Tasks to carry out
**a)** From the mailing-list reply about type class constraints, list every identifier that appears after the | symbol in its code lines.
**b)** Write the next part of the mailing-list reply about type class constraints, picking up after its final sentence.

[clean-list] where are function type restrictions discussed?

Thomas van Noort thomas at cs.ru.nl
Tue Aug 26 17:23:13 MEST 2008


Hi,

You are right, the constraints in:

sumlength :: [t] t t -> (t,t) | +, one t

state that there must be an instance available for the type t of the 
type class + and one. I think you are a bit confused by the fact that 
type classes not necessarily need to start with an uppercase letter 
(like one), or even a letter at all (like +). Identifiers after the | 
symbol always refer to a type class, never to a function. However, a 
type class can define a function with the same identifier as the type 
class itself.

For example,

class foo where
   foo :: a -> a

and

class Bar where
   Bar :: a -> a

are valid type class definitions and can be used as constraints in the 
type of a function

f :: a a -> a | foo, Bar a

It seems like the constraints refer to functions, but actually refer to 
type classes.

Dataset content
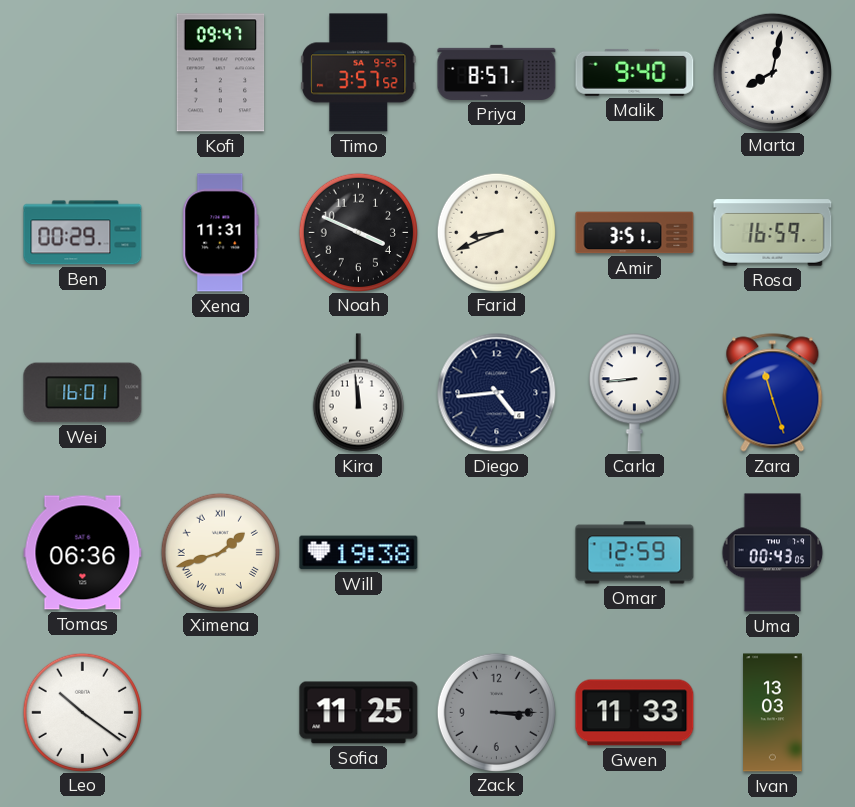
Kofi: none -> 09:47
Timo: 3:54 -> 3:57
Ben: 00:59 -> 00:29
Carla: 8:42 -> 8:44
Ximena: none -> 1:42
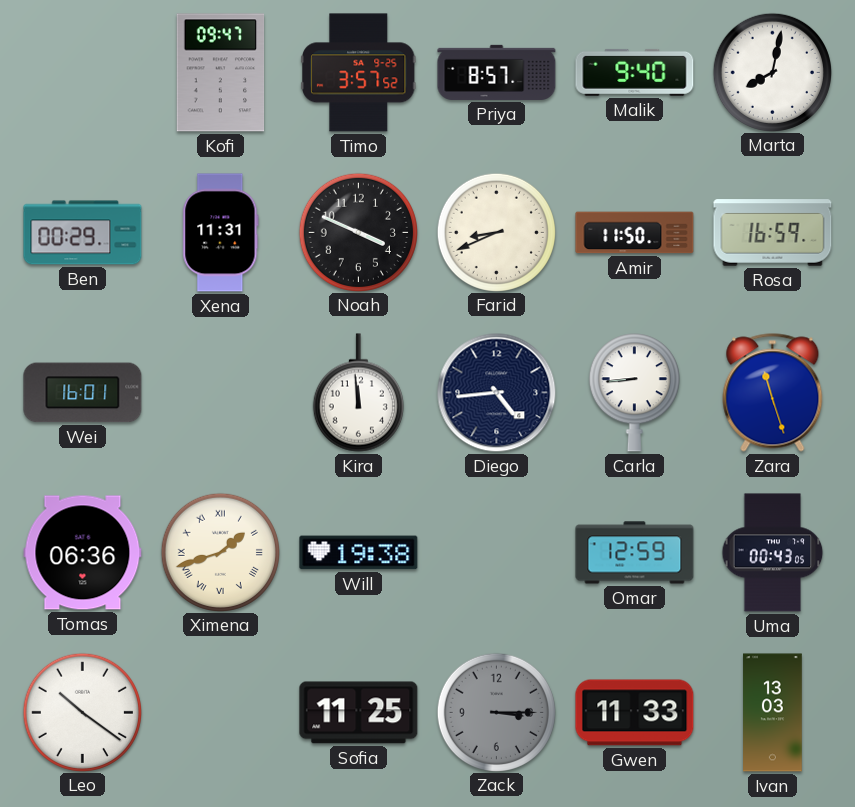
Amir: 3:51 -> 11:50
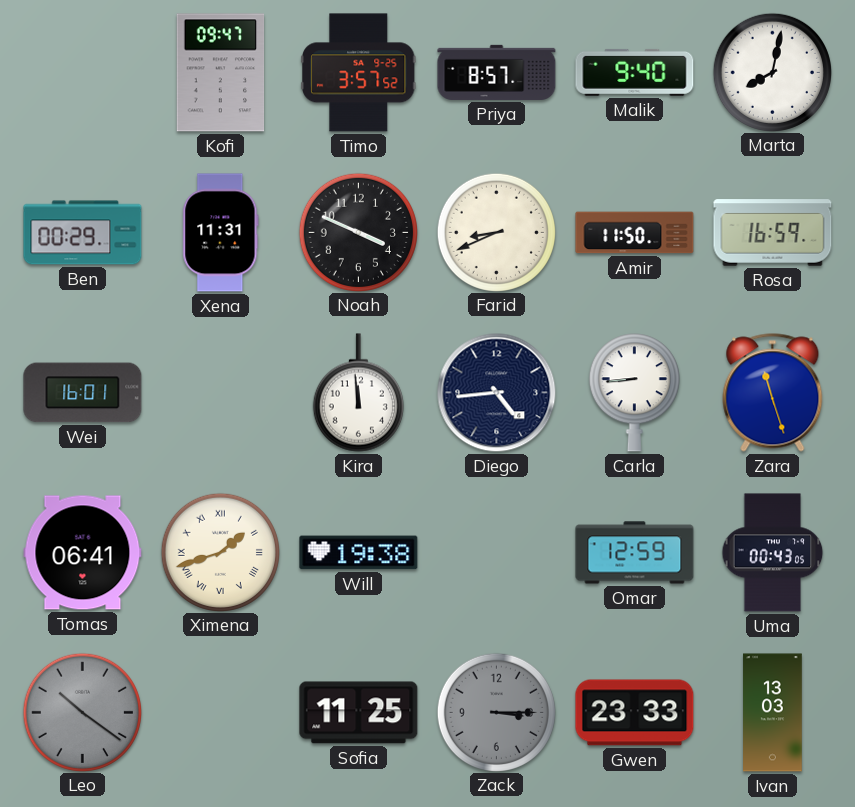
Tomas: 06:36 -> 06:41
Leo dial: white -> grey
Gwen: 11:33 -> 23:33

Answers given
**a)** +, one, foo, Bar

**b)**
Regards,
Thomas

Note: Functions can appear in the constraints of a function. However, 
these are *generic* functions, which happen to be implemented in Clean 
using overloading.

terrence.brannon wrote:
> 
> 
> terrence.brannon wrote:
>>
>>
>> I am confused by the pipe syntax. Where is it fully discussed with
>> examples?
>>
>>
> 
> Here's another example:
> 
>     sumlength :: [t] t t -> (t,t) | +, one t
> 
> I'm guessing this is saying that both + and one must be applicable to the
> argument of type t
> 
> So in some cases it seems to be saying that a certain function must be
> applicable and in other cases it is saying that the datum has to be of a
> certain type.
> 
> But I dont know where to find this fully described with examples, so I'm
> sort of hitting in the dark :)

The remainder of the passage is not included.